Taylor Swift
Photo: Beth Garrabrant / Press

Taylor Swift — Fearless (Taylor’s Version)

Tonight we stand, get off our knees / Fight for what we’ve worked for all these years,” Taylor Swift chants in the rerecorded version of her 2008 sophomore album, Fearless. Renamed and reclaimed as Fearless (Taylor’s Version), the expanded album comes as a response to her master recordings being acquired by Scooter Braun.

While it’s clear that Swift wanted the new album to sound as close as possible to the original works, the new versions are meticulous and polished, drawing from the original songs but perfecting them. Her voice is smoother, deeper, and the instruments are crisper.

The album shows growth as an artist but erases some of the whimsies that made the original album so lovable and young. While her vocals largely improve most of the tracks — “Change,” “Other Side of the Door,” “The Best Day” — it sometimes detracts from the more emotionally charged tracks. Her airy and ethereal vocals no longer match the jaded and spunky lyrics: “You looked me in the eye and told me you loved me / Were you just kidding?” Her new, mature voice doesn’t lend itself to the youthful “Hey Stephen” and all her most heartbreaking voice cracks are missing from the ballad “White Horse.”

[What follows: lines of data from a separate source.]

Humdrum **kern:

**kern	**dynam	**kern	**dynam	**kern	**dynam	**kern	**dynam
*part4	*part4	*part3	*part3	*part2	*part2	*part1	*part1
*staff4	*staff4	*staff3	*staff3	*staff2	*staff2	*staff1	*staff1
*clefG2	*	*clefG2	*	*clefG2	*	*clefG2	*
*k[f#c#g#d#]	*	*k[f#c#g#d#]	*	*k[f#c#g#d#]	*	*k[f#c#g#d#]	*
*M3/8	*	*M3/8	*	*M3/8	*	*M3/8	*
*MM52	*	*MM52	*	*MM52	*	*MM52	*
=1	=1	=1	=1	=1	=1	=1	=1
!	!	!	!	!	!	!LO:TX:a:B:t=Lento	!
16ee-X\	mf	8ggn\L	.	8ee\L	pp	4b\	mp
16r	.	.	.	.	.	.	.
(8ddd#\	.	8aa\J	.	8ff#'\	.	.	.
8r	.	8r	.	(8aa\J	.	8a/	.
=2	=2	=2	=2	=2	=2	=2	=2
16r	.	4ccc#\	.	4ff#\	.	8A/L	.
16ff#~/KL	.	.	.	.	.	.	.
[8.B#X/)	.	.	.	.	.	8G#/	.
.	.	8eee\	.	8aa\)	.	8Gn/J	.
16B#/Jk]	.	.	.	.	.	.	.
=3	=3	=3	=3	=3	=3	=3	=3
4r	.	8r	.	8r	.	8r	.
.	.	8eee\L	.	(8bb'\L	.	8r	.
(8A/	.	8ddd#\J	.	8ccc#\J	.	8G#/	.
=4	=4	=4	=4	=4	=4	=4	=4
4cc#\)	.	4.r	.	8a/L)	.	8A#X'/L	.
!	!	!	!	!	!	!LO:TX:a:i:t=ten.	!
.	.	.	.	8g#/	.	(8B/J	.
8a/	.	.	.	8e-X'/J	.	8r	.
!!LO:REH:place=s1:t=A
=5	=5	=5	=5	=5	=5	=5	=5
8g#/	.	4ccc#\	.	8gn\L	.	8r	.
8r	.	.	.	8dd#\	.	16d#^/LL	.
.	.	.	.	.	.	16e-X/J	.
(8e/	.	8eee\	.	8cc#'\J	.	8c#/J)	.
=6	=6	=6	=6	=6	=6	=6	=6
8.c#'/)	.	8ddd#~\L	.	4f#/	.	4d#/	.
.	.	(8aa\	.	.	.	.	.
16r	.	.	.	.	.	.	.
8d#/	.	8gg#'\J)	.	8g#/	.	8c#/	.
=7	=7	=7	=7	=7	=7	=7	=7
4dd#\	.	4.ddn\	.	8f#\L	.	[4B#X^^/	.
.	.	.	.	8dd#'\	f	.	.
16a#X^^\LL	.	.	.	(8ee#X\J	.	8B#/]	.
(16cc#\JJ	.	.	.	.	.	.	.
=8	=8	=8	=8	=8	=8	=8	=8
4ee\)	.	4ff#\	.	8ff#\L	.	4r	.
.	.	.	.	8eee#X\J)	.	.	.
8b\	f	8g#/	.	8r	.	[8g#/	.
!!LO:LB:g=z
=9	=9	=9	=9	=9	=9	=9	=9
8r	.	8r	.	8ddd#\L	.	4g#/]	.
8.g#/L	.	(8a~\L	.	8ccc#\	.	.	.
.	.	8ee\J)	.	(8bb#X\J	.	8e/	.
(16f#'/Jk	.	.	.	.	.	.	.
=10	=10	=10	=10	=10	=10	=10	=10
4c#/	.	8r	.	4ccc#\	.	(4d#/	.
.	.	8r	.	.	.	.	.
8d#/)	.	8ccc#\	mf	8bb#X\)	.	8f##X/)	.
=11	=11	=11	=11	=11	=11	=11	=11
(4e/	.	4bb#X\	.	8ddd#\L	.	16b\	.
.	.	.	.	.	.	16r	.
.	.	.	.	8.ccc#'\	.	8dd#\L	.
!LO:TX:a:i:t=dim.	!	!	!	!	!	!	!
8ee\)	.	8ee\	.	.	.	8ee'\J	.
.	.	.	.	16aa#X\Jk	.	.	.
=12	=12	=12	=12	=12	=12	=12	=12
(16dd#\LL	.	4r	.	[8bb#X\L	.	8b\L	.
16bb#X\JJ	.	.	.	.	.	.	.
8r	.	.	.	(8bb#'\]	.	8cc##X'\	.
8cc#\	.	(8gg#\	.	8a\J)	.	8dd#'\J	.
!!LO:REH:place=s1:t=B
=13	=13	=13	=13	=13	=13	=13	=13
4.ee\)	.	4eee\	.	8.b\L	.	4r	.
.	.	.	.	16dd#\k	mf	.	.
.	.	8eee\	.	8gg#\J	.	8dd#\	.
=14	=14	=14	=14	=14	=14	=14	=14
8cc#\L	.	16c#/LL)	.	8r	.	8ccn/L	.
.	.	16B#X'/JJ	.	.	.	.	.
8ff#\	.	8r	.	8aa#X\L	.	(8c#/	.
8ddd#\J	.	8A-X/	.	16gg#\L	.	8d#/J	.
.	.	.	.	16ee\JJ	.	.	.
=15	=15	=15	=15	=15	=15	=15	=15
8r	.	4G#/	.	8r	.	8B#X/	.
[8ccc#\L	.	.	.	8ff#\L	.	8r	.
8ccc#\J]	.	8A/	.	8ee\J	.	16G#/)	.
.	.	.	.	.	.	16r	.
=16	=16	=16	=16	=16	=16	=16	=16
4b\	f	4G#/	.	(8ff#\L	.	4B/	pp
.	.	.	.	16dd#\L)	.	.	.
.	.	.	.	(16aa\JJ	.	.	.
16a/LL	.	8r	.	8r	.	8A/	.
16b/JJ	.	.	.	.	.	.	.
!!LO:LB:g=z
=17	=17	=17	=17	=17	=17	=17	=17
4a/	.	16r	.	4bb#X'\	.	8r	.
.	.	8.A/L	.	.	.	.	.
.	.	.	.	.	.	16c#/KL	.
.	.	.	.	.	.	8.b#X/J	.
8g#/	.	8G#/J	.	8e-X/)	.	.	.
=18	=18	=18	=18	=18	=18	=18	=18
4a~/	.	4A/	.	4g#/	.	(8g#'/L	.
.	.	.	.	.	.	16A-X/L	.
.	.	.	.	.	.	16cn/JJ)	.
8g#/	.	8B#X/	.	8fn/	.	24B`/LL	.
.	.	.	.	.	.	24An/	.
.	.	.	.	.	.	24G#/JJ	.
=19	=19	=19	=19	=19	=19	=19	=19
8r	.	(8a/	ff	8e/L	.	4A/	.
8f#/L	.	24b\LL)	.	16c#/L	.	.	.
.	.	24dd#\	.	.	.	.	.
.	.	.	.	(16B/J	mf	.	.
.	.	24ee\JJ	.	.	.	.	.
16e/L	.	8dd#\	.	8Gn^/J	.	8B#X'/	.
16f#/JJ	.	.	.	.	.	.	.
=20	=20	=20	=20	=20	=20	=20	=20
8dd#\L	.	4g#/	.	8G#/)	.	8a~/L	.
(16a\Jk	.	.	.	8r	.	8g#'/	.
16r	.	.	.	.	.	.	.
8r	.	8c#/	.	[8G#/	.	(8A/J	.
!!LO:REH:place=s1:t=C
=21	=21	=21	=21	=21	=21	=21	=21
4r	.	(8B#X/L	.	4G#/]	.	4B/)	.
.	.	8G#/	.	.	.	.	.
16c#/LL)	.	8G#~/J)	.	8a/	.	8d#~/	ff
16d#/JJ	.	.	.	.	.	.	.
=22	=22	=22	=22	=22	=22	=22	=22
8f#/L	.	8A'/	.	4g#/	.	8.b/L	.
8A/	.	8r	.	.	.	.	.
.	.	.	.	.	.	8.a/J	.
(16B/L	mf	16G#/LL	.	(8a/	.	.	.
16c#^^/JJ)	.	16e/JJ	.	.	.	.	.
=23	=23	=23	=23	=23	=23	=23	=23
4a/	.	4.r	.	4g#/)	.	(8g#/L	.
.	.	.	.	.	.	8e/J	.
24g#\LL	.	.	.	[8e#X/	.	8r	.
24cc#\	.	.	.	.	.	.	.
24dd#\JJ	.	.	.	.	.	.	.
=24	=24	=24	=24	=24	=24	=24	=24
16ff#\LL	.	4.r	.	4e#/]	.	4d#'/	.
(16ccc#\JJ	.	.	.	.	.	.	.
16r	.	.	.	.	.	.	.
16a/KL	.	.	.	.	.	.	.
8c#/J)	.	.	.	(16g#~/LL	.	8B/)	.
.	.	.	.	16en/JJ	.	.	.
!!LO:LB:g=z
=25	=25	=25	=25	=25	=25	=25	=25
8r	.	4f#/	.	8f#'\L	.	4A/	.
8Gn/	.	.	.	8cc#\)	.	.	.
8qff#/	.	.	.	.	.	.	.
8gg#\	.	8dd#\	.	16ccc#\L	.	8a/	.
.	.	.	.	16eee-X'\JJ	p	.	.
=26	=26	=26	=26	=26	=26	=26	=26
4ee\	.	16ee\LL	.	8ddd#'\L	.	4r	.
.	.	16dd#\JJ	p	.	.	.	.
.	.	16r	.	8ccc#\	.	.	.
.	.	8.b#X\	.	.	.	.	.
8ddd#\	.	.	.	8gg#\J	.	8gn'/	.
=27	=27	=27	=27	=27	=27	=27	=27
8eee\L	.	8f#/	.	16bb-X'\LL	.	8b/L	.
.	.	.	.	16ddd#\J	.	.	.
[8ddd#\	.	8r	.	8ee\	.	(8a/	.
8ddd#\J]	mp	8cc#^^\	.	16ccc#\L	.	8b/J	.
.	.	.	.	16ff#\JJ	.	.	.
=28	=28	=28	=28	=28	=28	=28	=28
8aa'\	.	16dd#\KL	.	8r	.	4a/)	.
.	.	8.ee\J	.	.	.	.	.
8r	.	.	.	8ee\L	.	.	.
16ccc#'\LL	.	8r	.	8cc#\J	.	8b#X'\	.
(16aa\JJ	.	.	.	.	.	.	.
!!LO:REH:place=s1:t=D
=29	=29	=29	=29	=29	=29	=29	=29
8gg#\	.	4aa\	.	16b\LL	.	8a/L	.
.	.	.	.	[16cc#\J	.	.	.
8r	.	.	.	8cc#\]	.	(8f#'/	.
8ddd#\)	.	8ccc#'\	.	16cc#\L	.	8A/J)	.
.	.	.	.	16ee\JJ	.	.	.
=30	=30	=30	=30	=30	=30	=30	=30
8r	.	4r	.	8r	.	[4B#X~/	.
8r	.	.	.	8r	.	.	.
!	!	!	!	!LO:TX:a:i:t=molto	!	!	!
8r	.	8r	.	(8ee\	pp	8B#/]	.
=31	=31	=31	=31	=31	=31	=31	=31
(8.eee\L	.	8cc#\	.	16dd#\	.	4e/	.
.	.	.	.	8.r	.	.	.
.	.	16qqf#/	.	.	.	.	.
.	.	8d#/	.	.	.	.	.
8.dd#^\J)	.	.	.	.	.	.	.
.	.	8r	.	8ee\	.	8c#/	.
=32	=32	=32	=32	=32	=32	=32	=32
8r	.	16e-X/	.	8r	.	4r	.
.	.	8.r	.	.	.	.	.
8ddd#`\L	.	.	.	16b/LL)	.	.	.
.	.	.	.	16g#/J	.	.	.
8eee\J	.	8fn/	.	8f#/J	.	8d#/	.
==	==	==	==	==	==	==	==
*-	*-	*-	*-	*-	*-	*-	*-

With the rerecorded album, Swift has also decided to release six new songs, which were previously cut from the 2008 project.

“artists should own their own work for so many reasons, but the most screamingly obvious one is that the artist is the only one who really *knows” that body of work. for example, only I know which songs I wrote which almost made the fearless album . . . I’ve decided I want you to have the whole story,” Swift wrote in a tweet announcing the new album.

The new vault songs show what we have always known: Swift has been a timeless and talented artist her entire career. Songs like “Mr. Perfectly Fine,” which are so good it’s hard to imagine they were ever cut, shine through with catchy and daring lyrics like “Hello Mr. Casually cruel / Mr. Everything revolves around you / I’ve been Miss Misery since your goodbye.” Her heart-wrenching brand of storytelling is revealed in “I do recall a good while back we snuck into the circus / You threw your arms around my neck, back when I deserved it.” Aaron Dessner and Jack Antonoff’s production elevate the new songs and her features with both Maren Morris and Keith Urban show her connection with her country roots.

Fearless (Taylor’s Version) feels like a new story, a vivid picture of youth that we just finished getting the puzzle pieces to. It is euphoric, chaotic, melancholy, and filled with hindsight from an older and wiser Swift.

As for Swift’s plans for the other rerecorded albums,  I’ll be “Miss Misery” until we see what she has in store next.